Atos’ talks with Czech billionaire Kretinsky collapse

By Thomson Reuters Feb 28, 2024 | 3:35 AM

By Mathieu Rosemain and Jason Hovet

PARIS/PRAGUE (Reuters) – Talks between Atos and Czech billionaire Daniel Kretinsky over the sale of its legacy operations have collapsed in yet another twist in a more than two-year-long saga at the French IT consulting firm.

The end of the negotiations represents the first major setback in France for Kretinsky, who made his fortune in the energy sector and made frontpage headlines following a string of high-stakes purchases in the country.

The end of talks is also a blow to Atos, as a sale of its Tech Foundations arm would have offloaded a string of loss-making operations at a time it is losing cash at fast pace and needs to refinance 4.7 billion-euros ($5.08 billion) in debt.

Atos and Kretinsky’s EPEI investment vehicle suffered no financial hit from ending the talks, Atos said. A spokesperson for Kretinsky declined to comment.

The talks soured after a change of chairman at Atos.

Atos’ new chairman Jean-Pierre Mustier, a former CEO at Italian bank UniCredit, decided to review the terms of the proposed deal with Kretinsky, soon after replacing Bertrand Meunier last October.


A source close to Kretinsky’s group said EPEI was “not ready to change the economic balance of the deal” and “didn’t want (the deal) under adjusted conditions.”

Mustier notably sought to extract more cash – more than 500 million euros – from the sale Tech Foundations, a source close to the matter said.

Under the initial plan announced last August, Kretinsky would have taken over the company for 100 million euros in cash and Atos would have transferred 1.9 billion euros of liabilities on its balance sheet to the new entity.
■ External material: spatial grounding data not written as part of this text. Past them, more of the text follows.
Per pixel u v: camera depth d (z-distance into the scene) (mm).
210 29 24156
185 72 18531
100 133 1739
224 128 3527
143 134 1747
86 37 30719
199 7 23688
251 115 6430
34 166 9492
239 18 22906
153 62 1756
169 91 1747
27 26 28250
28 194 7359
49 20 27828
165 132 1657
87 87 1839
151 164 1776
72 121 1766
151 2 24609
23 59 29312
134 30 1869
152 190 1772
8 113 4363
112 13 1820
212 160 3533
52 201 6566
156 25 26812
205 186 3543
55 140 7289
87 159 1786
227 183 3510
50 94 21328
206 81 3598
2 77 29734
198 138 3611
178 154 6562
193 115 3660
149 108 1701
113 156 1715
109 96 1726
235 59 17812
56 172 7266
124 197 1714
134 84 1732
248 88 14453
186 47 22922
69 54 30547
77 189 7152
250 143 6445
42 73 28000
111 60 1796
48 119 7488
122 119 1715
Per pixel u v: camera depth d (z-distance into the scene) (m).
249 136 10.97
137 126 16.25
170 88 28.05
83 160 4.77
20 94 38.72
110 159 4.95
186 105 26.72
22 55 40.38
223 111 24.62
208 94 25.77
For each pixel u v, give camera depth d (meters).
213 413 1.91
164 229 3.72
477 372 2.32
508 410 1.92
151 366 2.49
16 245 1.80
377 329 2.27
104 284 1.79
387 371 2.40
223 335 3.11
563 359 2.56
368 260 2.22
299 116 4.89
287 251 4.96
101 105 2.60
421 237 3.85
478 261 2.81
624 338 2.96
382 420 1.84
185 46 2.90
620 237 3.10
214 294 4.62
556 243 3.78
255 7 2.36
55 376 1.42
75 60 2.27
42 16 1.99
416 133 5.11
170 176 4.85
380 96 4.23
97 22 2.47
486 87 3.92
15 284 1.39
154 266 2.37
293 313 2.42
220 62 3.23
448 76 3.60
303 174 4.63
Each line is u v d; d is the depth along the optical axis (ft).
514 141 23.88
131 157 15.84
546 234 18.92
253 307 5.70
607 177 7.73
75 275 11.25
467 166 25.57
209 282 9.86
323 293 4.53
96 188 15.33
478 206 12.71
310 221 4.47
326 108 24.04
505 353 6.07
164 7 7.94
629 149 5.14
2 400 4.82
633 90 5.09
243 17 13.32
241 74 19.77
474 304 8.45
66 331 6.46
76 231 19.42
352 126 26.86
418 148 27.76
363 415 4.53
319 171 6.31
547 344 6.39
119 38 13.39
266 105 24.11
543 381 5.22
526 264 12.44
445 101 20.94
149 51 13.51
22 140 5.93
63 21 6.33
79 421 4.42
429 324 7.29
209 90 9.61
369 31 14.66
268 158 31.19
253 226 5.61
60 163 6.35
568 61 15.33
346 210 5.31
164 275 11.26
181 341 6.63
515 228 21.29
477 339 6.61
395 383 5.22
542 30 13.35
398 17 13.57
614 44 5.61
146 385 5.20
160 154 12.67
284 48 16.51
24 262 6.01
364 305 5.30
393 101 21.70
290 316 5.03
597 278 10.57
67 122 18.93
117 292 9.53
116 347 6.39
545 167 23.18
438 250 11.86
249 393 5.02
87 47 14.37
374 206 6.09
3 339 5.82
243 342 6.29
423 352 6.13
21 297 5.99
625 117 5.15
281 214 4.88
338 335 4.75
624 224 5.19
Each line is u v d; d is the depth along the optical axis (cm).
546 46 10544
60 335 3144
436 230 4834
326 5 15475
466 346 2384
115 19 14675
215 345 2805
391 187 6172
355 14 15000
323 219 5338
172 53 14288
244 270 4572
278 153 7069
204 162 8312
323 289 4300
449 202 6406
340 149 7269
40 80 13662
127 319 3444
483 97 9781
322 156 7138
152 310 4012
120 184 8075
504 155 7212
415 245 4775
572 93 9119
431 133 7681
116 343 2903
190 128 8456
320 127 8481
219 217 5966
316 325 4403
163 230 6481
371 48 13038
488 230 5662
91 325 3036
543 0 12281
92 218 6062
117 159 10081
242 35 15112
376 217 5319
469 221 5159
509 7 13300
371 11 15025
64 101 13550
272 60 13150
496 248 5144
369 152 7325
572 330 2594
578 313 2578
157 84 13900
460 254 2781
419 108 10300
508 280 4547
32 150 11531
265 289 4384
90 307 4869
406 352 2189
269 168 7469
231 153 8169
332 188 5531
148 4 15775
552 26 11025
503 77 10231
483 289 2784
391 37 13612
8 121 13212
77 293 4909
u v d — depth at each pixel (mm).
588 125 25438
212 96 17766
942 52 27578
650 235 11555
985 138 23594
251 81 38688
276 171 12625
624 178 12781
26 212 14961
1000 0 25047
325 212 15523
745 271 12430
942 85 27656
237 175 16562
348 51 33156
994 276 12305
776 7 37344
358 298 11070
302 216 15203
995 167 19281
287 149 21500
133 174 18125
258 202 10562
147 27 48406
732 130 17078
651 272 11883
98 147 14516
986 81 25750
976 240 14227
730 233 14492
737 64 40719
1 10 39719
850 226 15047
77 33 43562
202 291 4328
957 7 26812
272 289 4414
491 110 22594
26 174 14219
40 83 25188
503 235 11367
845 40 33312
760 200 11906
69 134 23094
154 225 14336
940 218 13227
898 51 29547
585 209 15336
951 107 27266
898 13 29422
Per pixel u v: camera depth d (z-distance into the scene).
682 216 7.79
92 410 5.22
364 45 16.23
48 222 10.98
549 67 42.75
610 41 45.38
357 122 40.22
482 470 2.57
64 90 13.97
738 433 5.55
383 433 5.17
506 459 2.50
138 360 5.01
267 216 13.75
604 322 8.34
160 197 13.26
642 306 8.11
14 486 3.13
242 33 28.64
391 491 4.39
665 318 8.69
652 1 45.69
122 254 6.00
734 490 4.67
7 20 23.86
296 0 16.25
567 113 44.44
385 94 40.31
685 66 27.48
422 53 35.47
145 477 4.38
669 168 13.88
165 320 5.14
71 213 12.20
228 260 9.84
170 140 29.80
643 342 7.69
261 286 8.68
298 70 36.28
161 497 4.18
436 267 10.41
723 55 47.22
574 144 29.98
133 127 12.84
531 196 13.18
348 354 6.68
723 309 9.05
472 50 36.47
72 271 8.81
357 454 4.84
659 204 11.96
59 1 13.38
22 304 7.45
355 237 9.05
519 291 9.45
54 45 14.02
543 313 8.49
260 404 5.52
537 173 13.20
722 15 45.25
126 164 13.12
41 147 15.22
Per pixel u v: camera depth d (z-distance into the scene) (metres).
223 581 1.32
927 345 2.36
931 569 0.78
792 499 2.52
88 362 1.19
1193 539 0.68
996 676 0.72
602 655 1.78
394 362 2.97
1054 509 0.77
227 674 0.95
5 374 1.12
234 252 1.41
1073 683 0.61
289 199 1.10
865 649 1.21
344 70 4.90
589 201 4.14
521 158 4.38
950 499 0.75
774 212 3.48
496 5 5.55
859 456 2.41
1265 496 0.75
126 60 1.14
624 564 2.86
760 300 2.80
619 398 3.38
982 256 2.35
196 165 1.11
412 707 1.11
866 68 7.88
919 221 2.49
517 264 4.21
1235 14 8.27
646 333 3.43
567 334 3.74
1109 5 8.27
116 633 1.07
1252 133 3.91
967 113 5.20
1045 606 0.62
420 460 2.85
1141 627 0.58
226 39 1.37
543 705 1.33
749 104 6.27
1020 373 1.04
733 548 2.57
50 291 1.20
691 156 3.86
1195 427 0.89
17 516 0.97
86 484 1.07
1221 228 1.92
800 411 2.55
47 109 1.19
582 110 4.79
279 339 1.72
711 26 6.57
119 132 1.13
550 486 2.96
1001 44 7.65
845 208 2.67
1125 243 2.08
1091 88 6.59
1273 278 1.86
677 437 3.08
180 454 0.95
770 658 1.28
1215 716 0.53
Atos had also planned to funnel hundreds of million of euros of working capital to Tech Foundations, a move that prompted the ire of several minority shareholders and criticism over the way the planned deal was laid out to the markets.

Home to assets deemed strategic by the French government, Atos’ woes have drawn the attention of French lawmakers and are the subject of hearings in the Senate.

Atos, a former member of France’s CAC 40 blue-chip index, has seen its share price plummet by 93% over the last two years after a string of setbacks that included a badly-received takeover plan for U.S. rival DXC in 2021, accounting issues at U.S. entities that were later resolved and burning through four CEOs.

Atos shares were down in early trading but reversed course in the morning and were up by about 0.38% at 0917 GMT.

Atos, which provided no update on parallel talks over the possible sale of its cybersecurity division BDS to planemaker Airbus, said it was postponing the release of its full-year earnings to March 20 from Feb. 29.

It said it needed more time to complete an audit of non-cash good will impairment charges.

Atos reported a free cash outflow of 1.08 billion euros in 2023, up from 187 million euros a year earlier, and annual sales of 10.7 billion euros.